**Work to be completed:**
All lines of the material that contain "obtained" must be copied out.

**Material shown:**
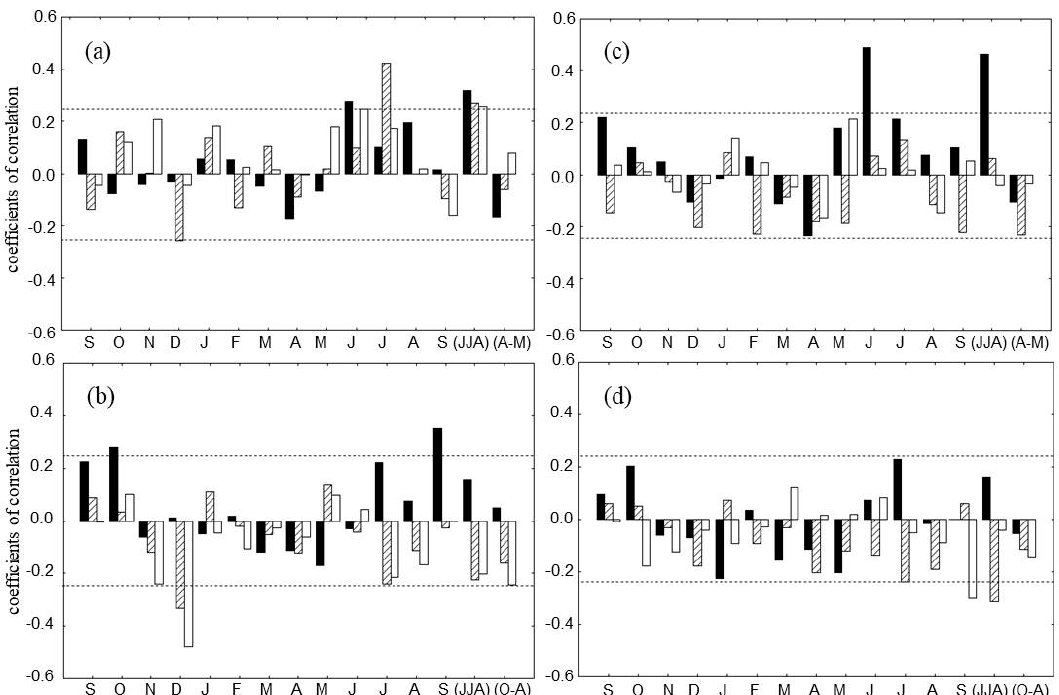
Figure 6. Tree responses to climate in DS (left panels) and WS (right panels) for the period 1936–2005. The relationships with climate are based on Pearson correlation coefficients between tree-ring data corresponding to each site and mean temperature ( a , c ) and total precipitation ( b , d ). Climate signals are investigated at monthly (previous September to current September) and seasonal time scales. For seasonal analysis we used mean of summer (June–August, JJA) and spring (April–May, AM) temperatures and sum of summer (JJA) and winter (October–April, O–A) precipitation. Tree-ring traits are represented by black (TRW chronology), hatched ( δ 13 C Cell ), and white ( δ 18 O Cell ) bars. The horizontal dotted lines indicate the threshold for significance at p < 0.05 (r = 0.24, n = 70).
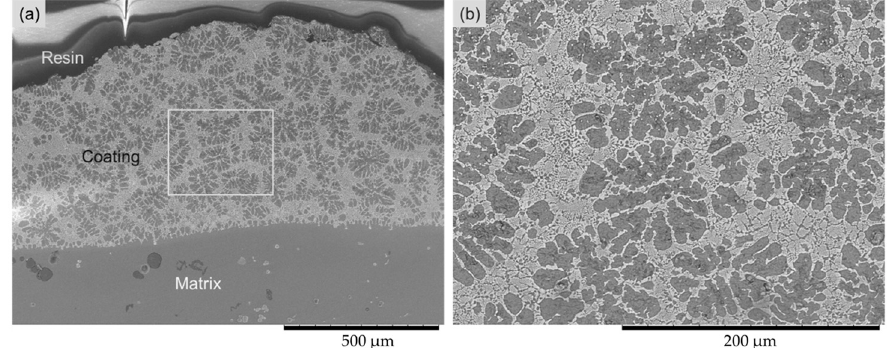
Figure 3. A Cross-section of the as-diffusion-alloyed intermetallic layer on an AZ91D magnesium alloy specimen with zinc oxide as the only Zn donor in the diffusion source ( a ) and partially enlarged zone ( b ) which is marked with a rectangle in ( a ).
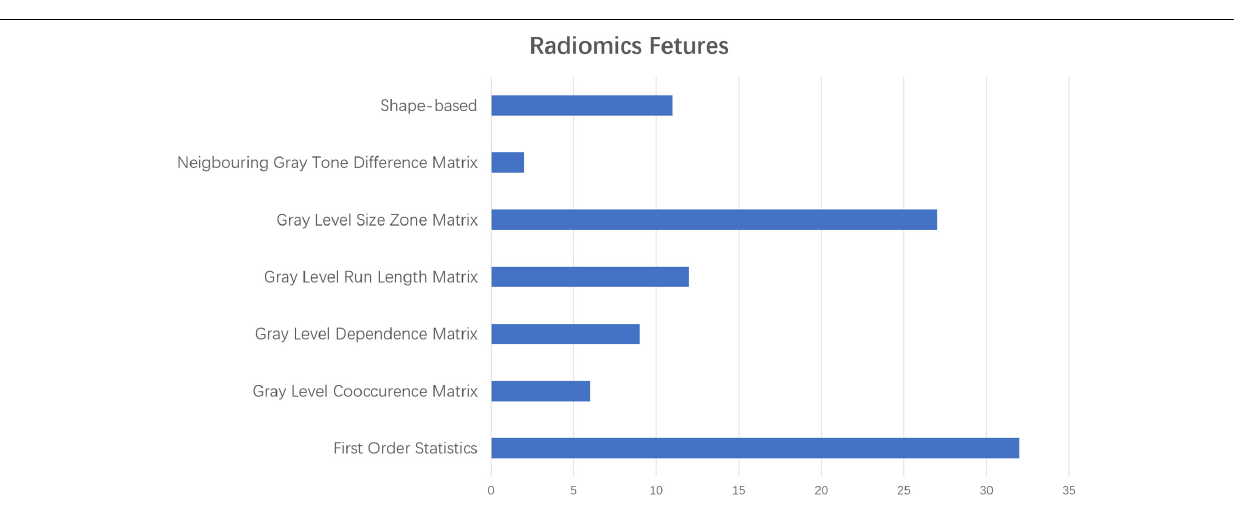
FIGURE 6 | The different proportions of radiomic characteristics in the process of predicting ad with radiomic characteristics in the low-order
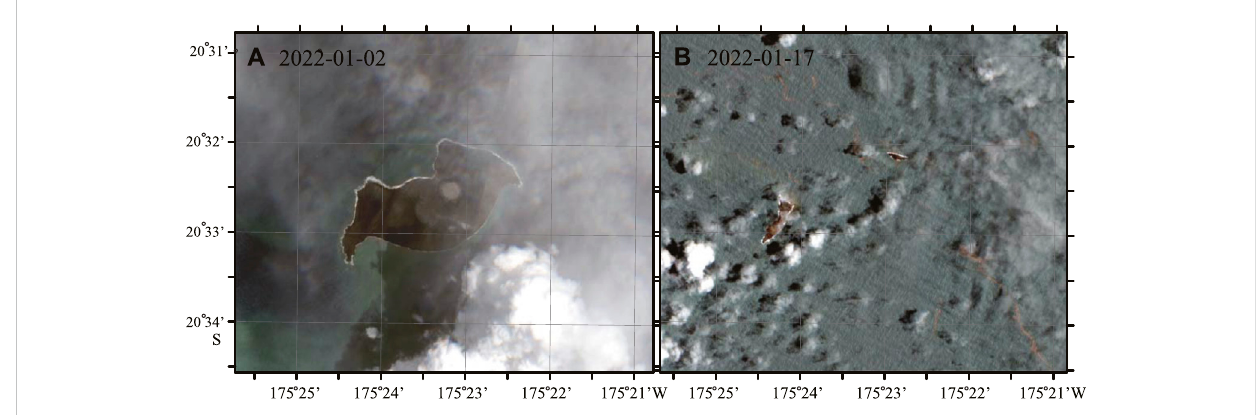
FIGURE 2 Sentinel2A/B satellite images obtained (A) on 2 January 2022, before the volcanic eruption and (B) on 17 January 2022, after the volcanic eruption. The white curve area is plotted based on the outline of the island area above the ocean surface on 2 January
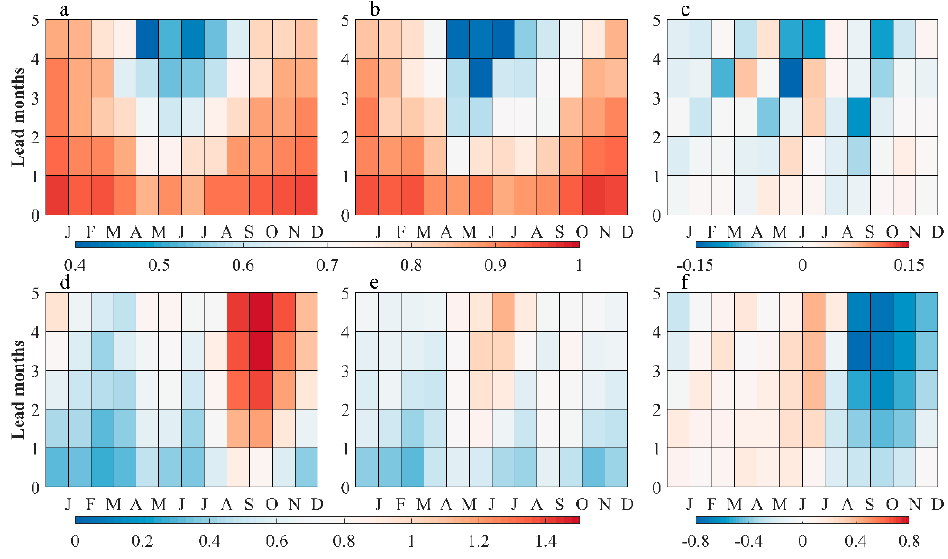
Figure 4. The ACC and RMSE of the Niño 3.4 index forecast skill for all the target months and lead months obtained using the FIO − ESM − CPS ( a , d ); modified FIO − ESM − CPS ( b , e ); the differences between modified and original FIO − ESM − CPS ( c , f ) (unit: 1).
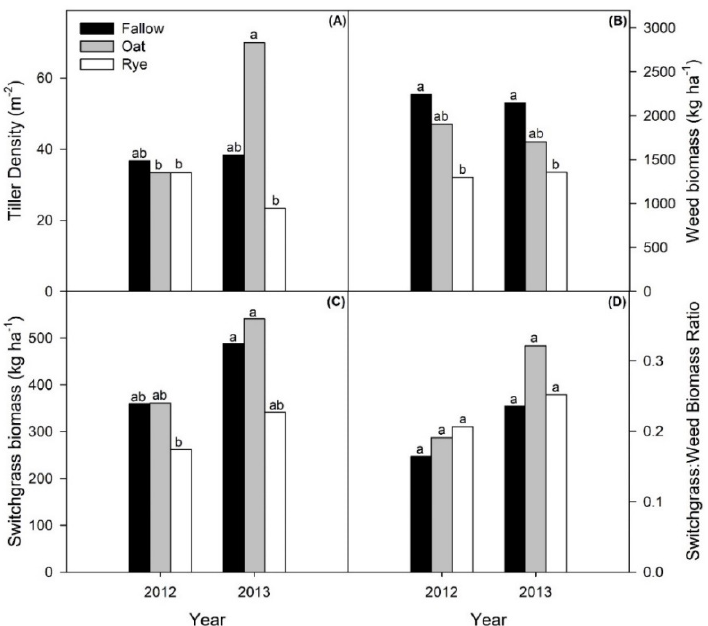
Figure 3. Comparison of switchgrass tiller density ( A ), weed biomass ( B ), switchgrass biomass ( C ) and switchgrass/weed biomass ratio ( D ) in the 2012 and 2013 growing seasons for the Shawnee switchgrass variety (Experiment 2). Different letters at the tops of the columns represent significant differences ( p < 0.05) between the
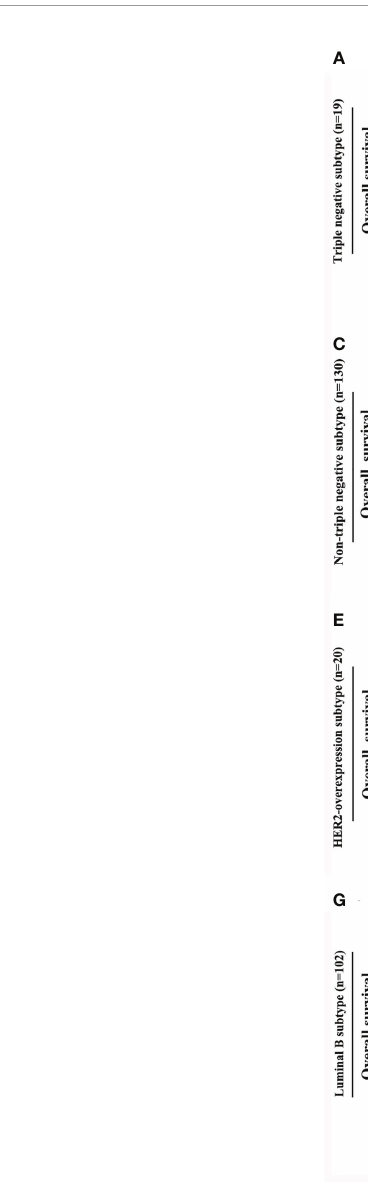
FIGURE 6 | High C7 expression indicated a shorter survival in breast cancer patients treated with TE-based chemotherapy, especially in the luminal B subtype. (A, B) OS and PFS curves of triple negative subtype patients who received TE-based chemotherapy (n = 19). (C, D) OS and PFS curves of non-triple negative subtype patients who received TE-based chemotherapy (n = 130). (E, F) OS and PFS curves of the HER2-overexpression subtype patients who received TE-based chemotherapy (n = 20). (G, H) OS and PFS curves of luminal B subtype patients who received TE-based chemotherapy (n = 102). [ (A – H) : log-rank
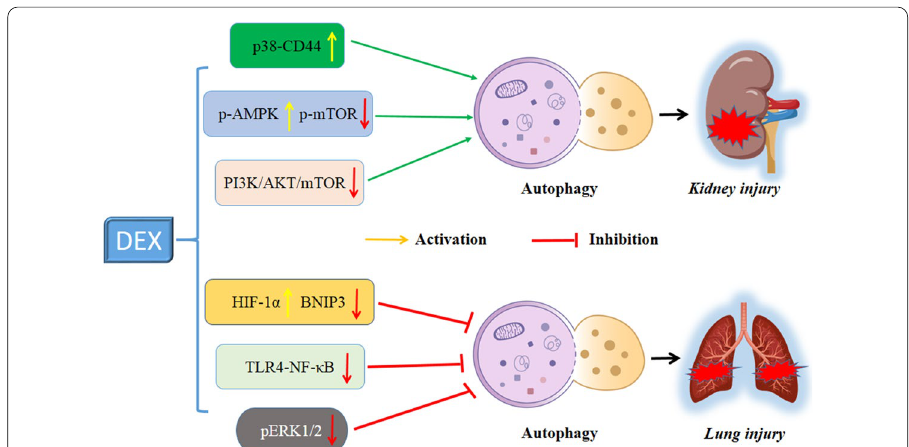
Fig. 3 Mechanisms of autophagy in kidney- and lung-protective effects of DEX. MAPK mitogen-activated protein kinase, AMPK adenosine monophosphate-activated protein kinase, HIF-1α hypoxia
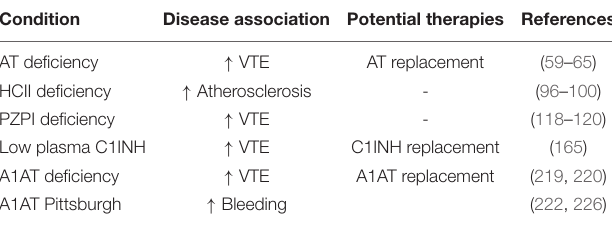
TABLE 2 | Associations between SERPIN abnormalities and atherothrombotic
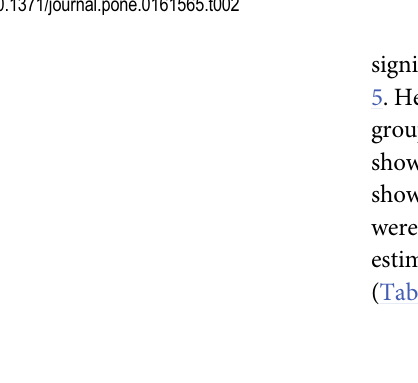
significantly different (Levene statstic = 7.76, p = 0.01), as illustrated in the boxplots in Fig 1,15 5. Hence the non-parametric independent samples median test was used to investigate between group differences, for which no significant difference in the medians was found (p = 1.0). Fig 5 shows that the abnormal group had more extreme tails than the normal group for D 2 . Fig 6 shows the children ’ s VEPs, including those that had the extremely high or low D 2 . CI and CII were not consistently repeatable. Therefore only the CIII component latencies could be reliably estimated for all children, as CIII amplitude depended on the CII component being repeatable (Table 3).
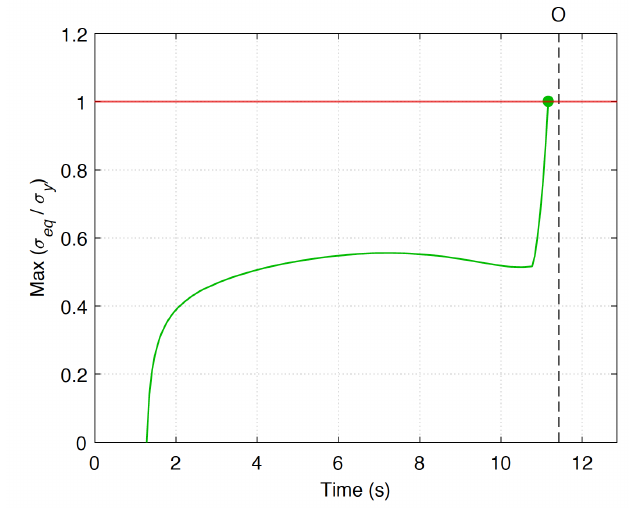
Figure 20. Numerical detection of the beginning of plasticity.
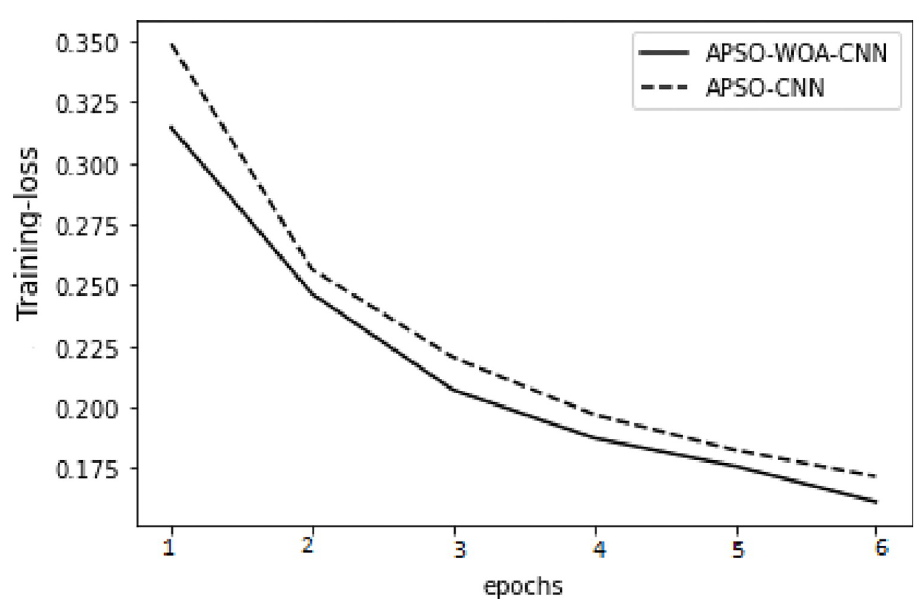
Fig 14. APSO–WOA–CNN and APSO–CNN algorithms’ loss function training sets.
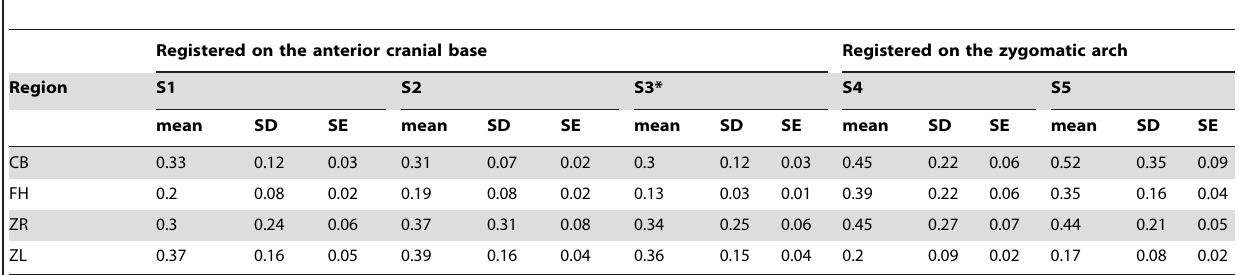
Table 1. Mean distances (mm) between the superimposed models measured at 4 different regions following 5 repeated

**Exercise output:**
FIGURE 2 Sentinel2A/B satellite images obtained (A) on 2 January 2022, before the volcanic eruption and (B) on 17 January 2022, after the volcanic eruption. The white curve area is plotted based on the outline of the island area above the ocean surface on 2 January
Figure 4. The ACC and RMSE of the Niño 3.4 index forecast skill for all the target months and lead months obtained using the FIO − ESM − CPS ( a , d ); modified FIO − ESM − CPS ( b , e ); the differences between modified and original FIO − ESM − CPS ( c , f ) (unit: 1).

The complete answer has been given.